The answer is that the believers are conditioned to look at the whole thing through the eyes of faith. An infidel in his fundamental misguidance may find the Prophet rather sensual and cruel-and certainly many of the things he did do not conform to ordinary ideas of morality-but the believers look at the whole thing differently. To them morality derives from the Prophet’s actions; the moral is whatever he did. Morality does not determine the Prophet’s actions, but his actions determine and define morality. Muhammad’s acts were not ordinary acts; they were Allah’s own acts.
It was in this way and by this logic that Muhammad’s opinions became the dogmas of Islam and his personal habits and idiosyncrasies became moral imperatives: Allah’s commands for all believers in all ages and climes to follow.
In regard to the title of the book, the HadIs gives such a spontaneous and realistic view of the Prophet that it could most faithfully be called ‘Muhammad in the Words of HadIs (SahIh Muslim)’; but since a good deal of Islam is Mohammadism, it could equally justly be called ‘Islam in the Words of HadIs.’
In devout Islamic literature, whenever the name or the title of the Prophet is mentioned, it is accompanied by a standard blessing, ‘may peace be upon him.’ A similar formula, ‘may Allah be pleased with him,’ accompanies the mention of any of his more important Companions. In our quotations from this literature, we have omitted these formulas in the interest of smoother reading.
Diacritical marks are necessary in specialist works, but they do not have the same usefulness in books of a more general nature. Therefore, in order to avoid them as far as possible, we have rendered the letters of the Arabic alphabet by their nearest English equivalents in sound-value.
For example, the Arabic alphabet’s se, sIn, and swAd have been uniformly rendered by the English s; te (soft dental) and toe by t; zAl, ze, and zwAd by z. We have also used two diacritical marks: a macron over a vowel sound to indicate that it is long, and an apostrophe (‘). The apostrophe generally is used to render another sound called hamza, but we have made it do also for another sound, ain; both have to be learned by ear, but these could be disregarded by non-Arabian readers, for they do not affect the substance of the book.
Shri L. C. Jain, Dr. Sisir Kumar Ghose, Shri A. C. Gupta, Shri Kaidar Nath Sahani, and Mrs. Francine Ellison Krishna read the manuscript in that order and suggested many improvements. Shri H. P. Lohia and Shri Sita Ram Goel were associated with the manuscript at every stage of its writing. The present edition is due entirely to two Indian friends, one from Bengal and the other from Andhra Pradesh, now both resident in America; they have preferred to remain anonymous. Shri P. Rajappan Achary typed out the manuscript. I thank them all gratefully. I also thank the editors and publishers of Exposition Press for their appreciation and cooperation from the very beginning and for bringing out a very presentable edition of this book.
◇ ◇ ◇
(What to do)
[1] Answer these from the passage, one line each:
(a) What standard blessing accompanies the name or title of the Prophet in devout Islamic literature?
(b) Which letters of the Arabic alphabet are rendered by the English z?
(c) Who typed out the manuscript?
[2] For each statement, say whether the passage agrees, and quote the words that decide it.
(a) The quotations from devout Islamic literature keep the standard blessing formulas.
(b) The apostrophe is used for both hamza and ain.
(c) The two friends responsible for the present edition are named.
◇ ◇ ◇
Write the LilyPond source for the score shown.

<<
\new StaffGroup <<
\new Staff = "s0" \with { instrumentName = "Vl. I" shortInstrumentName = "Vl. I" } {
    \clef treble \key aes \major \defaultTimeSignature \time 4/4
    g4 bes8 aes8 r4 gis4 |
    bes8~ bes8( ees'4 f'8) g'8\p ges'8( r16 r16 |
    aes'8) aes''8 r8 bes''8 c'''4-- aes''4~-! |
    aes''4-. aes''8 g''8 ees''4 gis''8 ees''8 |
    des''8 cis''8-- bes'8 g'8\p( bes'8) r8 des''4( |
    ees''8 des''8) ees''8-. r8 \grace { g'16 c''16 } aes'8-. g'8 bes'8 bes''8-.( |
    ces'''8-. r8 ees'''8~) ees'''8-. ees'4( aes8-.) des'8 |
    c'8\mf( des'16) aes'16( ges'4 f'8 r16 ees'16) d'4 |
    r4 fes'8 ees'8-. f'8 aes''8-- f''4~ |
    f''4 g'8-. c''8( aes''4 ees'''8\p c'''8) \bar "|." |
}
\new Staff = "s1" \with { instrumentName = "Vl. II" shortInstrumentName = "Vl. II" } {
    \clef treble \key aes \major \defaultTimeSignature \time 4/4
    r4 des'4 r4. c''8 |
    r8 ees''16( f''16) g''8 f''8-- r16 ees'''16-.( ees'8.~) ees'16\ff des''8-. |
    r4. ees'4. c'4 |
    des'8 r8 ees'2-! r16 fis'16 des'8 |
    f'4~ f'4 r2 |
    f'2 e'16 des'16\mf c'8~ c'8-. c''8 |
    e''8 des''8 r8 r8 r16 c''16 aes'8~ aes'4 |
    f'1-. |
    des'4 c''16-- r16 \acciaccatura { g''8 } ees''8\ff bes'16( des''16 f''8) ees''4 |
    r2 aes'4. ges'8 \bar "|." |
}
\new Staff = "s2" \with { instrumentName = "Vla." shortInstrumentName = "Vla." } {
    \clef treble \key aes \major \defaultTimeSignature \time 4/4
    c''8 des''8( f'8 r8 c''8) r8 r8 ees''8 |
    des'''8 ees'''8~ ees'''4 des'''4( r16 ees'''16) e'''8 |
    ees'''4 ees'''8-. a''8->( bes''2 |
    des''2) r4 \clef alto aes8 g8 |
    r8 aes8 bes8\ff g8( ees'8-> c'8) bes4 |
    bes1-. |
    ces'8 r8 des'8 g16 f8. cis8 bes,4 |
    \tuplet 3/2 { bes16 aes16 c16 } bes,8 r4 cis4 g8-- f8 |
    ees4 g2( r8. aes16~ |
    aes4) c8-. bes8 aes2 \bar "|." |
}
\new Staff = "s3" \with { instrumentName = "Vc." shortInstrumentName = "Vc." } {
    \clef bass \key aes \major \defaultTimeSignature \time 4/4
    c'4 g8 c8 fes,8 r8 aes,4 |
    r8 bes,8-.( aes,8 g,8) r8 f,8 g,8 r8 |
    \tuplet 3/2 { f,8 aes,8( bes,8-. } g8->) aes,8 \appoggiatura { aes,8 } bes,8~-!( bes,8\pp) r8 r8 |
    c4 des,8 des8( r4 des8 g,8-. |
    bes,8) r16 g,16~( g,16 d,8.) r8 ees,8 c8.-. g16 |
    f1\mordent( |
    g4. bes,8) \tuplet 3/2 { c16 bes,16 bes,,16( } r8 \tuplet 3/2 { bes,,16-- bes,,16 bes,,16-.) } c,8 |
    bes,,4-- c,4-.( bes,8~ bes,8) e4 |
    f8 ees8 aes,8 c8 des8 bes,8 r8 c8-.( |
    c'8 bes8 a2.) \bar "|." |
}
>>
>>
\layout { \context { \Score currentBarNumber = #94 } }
◇ ◇ ◇
(Expected results)
[1]
(a) 'May peace be upon him.'
(b) zAl, ze, and zwAd
(c) Shri P. Rajappan Achary

[2]
(a) No: "we have omitted these formulas in the interest of smoother reading."
(b) Yes: "The apostrophe generally is used to render another sound called hamza, but we have made it do also for another sound, ain"
(c) No: "they have preferred to remain anonymous."